On Sunday, the National Weather Service announced that this week, from April 26 to May 2, is severe weather awareness week in New York, Connecticut, Massachusetts, and Vermont. Locally in our region of eastern New York and western New England, we certainly are not immune to severe weather. In an average year, about nine tornadoes occur in New York and another six across New England. Hundreds of severe thunderstorms bringing damaging wind and large hail rumble across the northeast each year. Today’s topic of severe weather awareness will be reviewing severe weather terms and definitions.
A severe thunderstorm must have certain criteria to be defined as severe. Severe thunderstorms are those that produce winds of 58 mph or greater, hail of one inch in diameter or larger, and/or a tornado. When conditions are developing for the potential of severe thunderstorms to occur, a severe thunderstorm watch will be issued. In a watch, people should continue with their daily routine but be prepared to a place of safety should a severe thunderstorm warning be issued. When a severe thunderstorm warning is issued, it means that conditions typical of a severe thunderstorm are imminent or occurring and that there is a significant threat to life and property. People should seek shelter immediately in a severe thunderstorm warning and remain alert for a possible tornado.

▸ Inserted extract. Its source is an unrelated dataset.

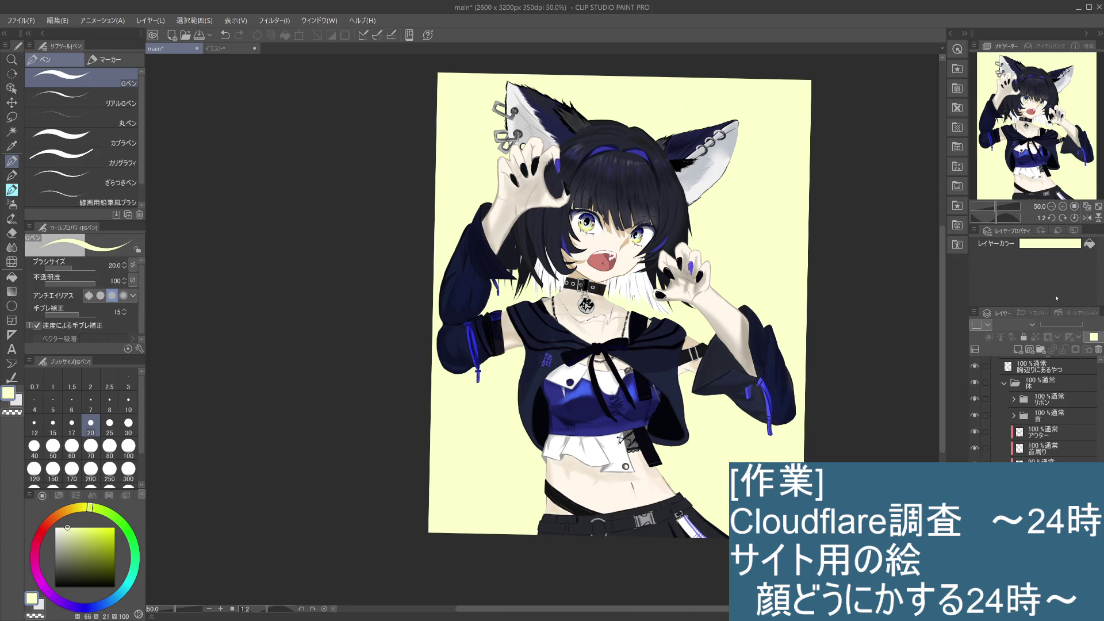
# Save the illustration with Ctrl+S and check the canvas zoomed out, then back to 50%
pyautogui.press('ctrl+s')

A tornado is a violently rotating column of air that is in contact with the ground and attached to the cloud base of a thunderstorm above. Similar to a severe thunderstorm watch, a tornado watch is issued when conditions are right for severe thunderstorms to develop with the potential to produce tornadoes in the next several hours. A tornado warning is issued when a tornado is imminent or occurring and a significant threat to life and property is likely. Shelter should be taken in a basement or interior room of a sturdy structure immediately, and remain there until the threat has passed.
Summer thunderstorms can and often do produce flash flooding. Flash flooding is a rapid rise, typically within six hour or less, of water along a stream or low lying urban area. Torrential downpours from summer thunderstorms is the most common cause of flash floods. When a flash flood watch is issued, conditions are right and favorable for flash flooding and those in flood prone areas should be prepared to head to a place of safety or higher ground should a flash flood warning be issued. When a flash flood warning is issued, flash flooding is imminent or already occurring and since flood waters can rise rapidly in a flash flood, those in flood prone areas may need to immediately evacuate to higher ground or possibly even be rescued after becoming trapped.
There are many ways to receive watch and warning information from the National Weather Service, including the best way which is a NOAA weather radio. Every home in American should have a NOAA weather radio. Local television and radio media also broadcast severe weather alerts over their airwaves and computers or wireless devices can also receive warnings.